DOCUMENT EXCERPT>
In this guide
What Is the EIC Accelerator and Who Should Apply
The EIC Accelerator is the flagship funding instrument of the European Innovation Council, offering up to 17.5 million euros in blended finance — a combination of a non-dilutive grant (up to 2.5 million euros) and an equity investment (up to 15 million euros) — to single SMEs and startups with breakthrough innovations. It is one of the most competitive and prestigious funding programmes in the world, with success rates typically between 5% and 8% from initial submission to funded project.
The programme targets companies that have already validated their technology in a relevant environment (Technology Readiness Level 5 or above) and need capital to complete development and reach the market. There are no sector restrictions: EIC Accelerator funds deep tech across AI, quantum, biotech, cleantech, space, advanced materials, robotics, and any other domain where the innovation represents a genuine technological or market breakthrough. The key evaluation criterion is not incremental improvement but step-change innovation that cannot be financed by the market alone.
You should apply if your company is an SME legally established in an EU Member State or Horizon Europe associated country, you have a technology at TRL 5-8, and you can make a compelling case that your innovation will create a new market or fundamentally disrupt an existing one. Solo founders, spin-offs from research institutions, and mid-stage startups with significant IP are all strong candidates. If your innovation is primarily a business model innovation or a software product without deep technical differentiation, EIC Accelerator is likely not the right fit.
Step 1: Prepare Your Short Application
The EIC Accelerator uses a two-stage application process. The first stage is a short application submitted through the EU Funding and Tenders Portal. This short application is essentially a structured pitch — you are making a case for why your innovation matters, why it needs public funding, and why your team can deliver.

RAW DATA>
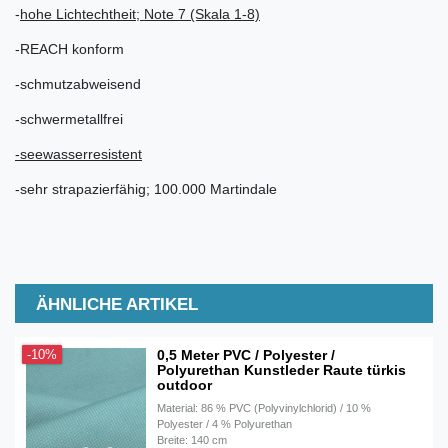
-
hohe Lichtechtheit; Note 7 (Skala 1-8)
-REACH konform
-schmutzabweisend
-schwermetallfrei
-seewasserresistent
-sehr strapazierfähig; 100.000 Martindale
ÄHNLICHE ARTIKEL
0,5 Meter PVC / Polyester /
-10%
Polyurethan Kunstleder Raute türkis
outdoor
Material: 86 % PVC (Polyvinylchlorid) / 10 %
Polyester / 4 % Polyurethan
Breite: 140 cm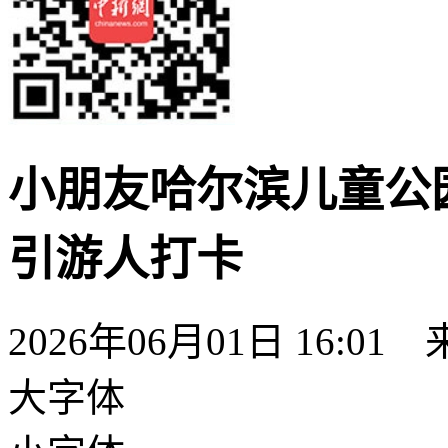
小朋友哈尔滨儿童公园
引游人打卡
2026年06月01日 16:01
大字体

WORK INSTRUCTIONS>
1. From the EIC Accelerator guide, list every technology domain it names as an example of the deep tech the program funds.
2. Pick up the EIC Accelerator guide after its last sentence and keep writing it.

TASK RESPONSES>
1. AI, quantum, biotech, cleantech, space, advanced materials, robotics

2.
The short application consists of a written proposal (approximately 5 pages covering the innovation, market opportunity, team, and funding need) plus a pitch video of up to 3 minutes. The written section must clearly articulate the problem you are solving, the breakthrough nature of your solution, the target market and go-to-market strategy, the competitive landscape, and the specific funding you are requesting. The video is your chance to communicate passion, vision, and credibility — think of it as a face-to-face pitch to a panel of investors.
Practical tips: write the proposal in clear, jargon-free English. Evaluators are experienced but may not be deep experts in your specific sub-domain. Lead with the problem and the size of the opportunity, then explain the innovation. Quantify everything — market size, competitive advantage, IP protection, development timeline. For the video, keep it professional but human. Show the founder or CTO speaking directly to camera, explain the technology at a level a smart generalist can follow, and end with a clear ask. The short application is evaluated remotely by four independent expert evaluators. You need a score above the threshold (which varies by cut-off) to advance.
Step 2: Write the Full Proposal
If your short application passes, you will be invited to submit a full proposal. This is a substantially more detailed document — typically 30-40 pages — covering three evaluation pillars: Excellence, Impact, and Quality & Efficiency of Implementation. The full proposal also includes a detailed business plan, financial projections, a technology development roadmap, and supporting annexes such as letters of intent from customers, IP filings, and team CVs.
The Excellence section is where you describe the innovation in full technical depth. You must explain the state of the art, demonstrate that your solution goes beyond it, and describe the key technological risks and how you will mitigate them. Include data from prototypes, pilots, or lab results. Reference published literature, patents, or standards where relevant. Evaluators want to see that you understand both the science and the engineering challenges.
The Impact section focuses on market size, commercialisation strategy, and socio-economic benefits. You need a credible bottom-up market sizing, a clear go-to-market plan with identified early customers, a realistic revenue model, and projections showing how the company scales over 5 years. The EU also values broader impacts — job creation, contribution to EU strategic autonomy, sustainability, and alignment with the European Green Deal or Digital Decade targets. The Implementation section covers your work plan (work packages, milestones, deliverables), team capabilities, risk management, and budget justification. Every euro you request must be tied to a specific activity in your work plan.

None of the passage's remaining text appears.